ETHOS - An Effective Theory of Structure Formation: Dark matter physics as a possible explanation of the small-scale CDM problems
Mark Vogelsberger, Jesus Zavala, Francis-Yan Cyr-Racine, Christoph Pfrommer, Torsten Bringmann, Kris Sigurdson
TL;DR
ETHOS develops an effective theory for structure formation that couples dark matter to dark radiation and includes velocity-dependent self-interactions, enabling a consistent link between particle physics and cosmological observables. Through N-body simulations of CDM and four ETHOS models in a Milky Way–like halo, the authors show large-scale structure remains CDM-like while small-scale halo counts and inner densities are modified by a combination of primordial power-spectrum damping and DM self-interactions, with a mapping from damping scales to halo-mass cutoffs and kinetic decoupling temperatures. A tuned model, ETHOS-4, demonstrates that MS and TBTF can be alleviated without sacrificing large-scale CDM behavior, though some models over-suppress substructure.
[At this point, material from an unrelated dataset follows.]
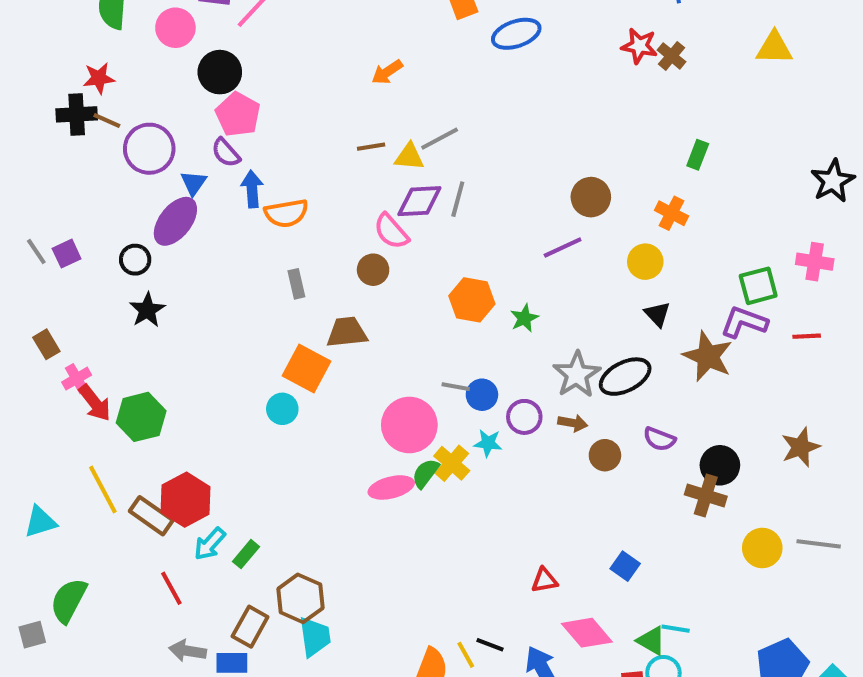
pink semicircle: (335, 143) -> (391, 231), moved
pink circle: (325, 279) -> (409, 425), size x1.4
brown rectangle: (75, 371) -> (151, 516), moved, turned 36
The ETHOS framework thus provides a tractable path to constrain dark matter physics using astrophysical data, while highlighting the need to incorporate baryonic processes and Lyman-\alpha constraints in future work.
Abstract
We present the first simulations within an effective theory of structure formation (ETHOS), which includes the effect of interactions between dark matter and dark radiation on the linear initial power spectrum and dark matter self-interactions during non-linear structure formation. We simulate a Milky Way-like halo in four different dark matter models and the cold dark matter case. Our highest resolution simulation has a particle mass of $2.8\times 10^4\,{\rm M}_\odot$ and a softening length of $72.4\,{\rm pc}$. We demonstrate that all alternative models have only a negligible impact on large scale structure formation. On galactic scales, however, the models significantly affect the structure and abundance of subhaloes due to the combined effects of small scale primordial damping in the power spectrum and late time self-interactions. We derive an analytic mapping from the primordial damping scale in the power spectrum to the cutoff scale in the halo mass function and the kinetic decoupling temperature. We demonstrate that certain models within this extended effective framework that can alleviate the too-big-to-fail and missing satellite problems simultaneously, and possibly the core-cusp problem. The primordial power spectrum cutoff of our models naturally creates a diversity in the circular velocity profiles, which is larger than that found for cold dark matter simulations. We show that the parameter space of models can be constrained by contrasting model predictions to astrophysical observations. For example, some models may be challenged by the missing satellite problem if baryonic processes were to be included and even over-solve the too-big-to-fail problem; thus ruling them out.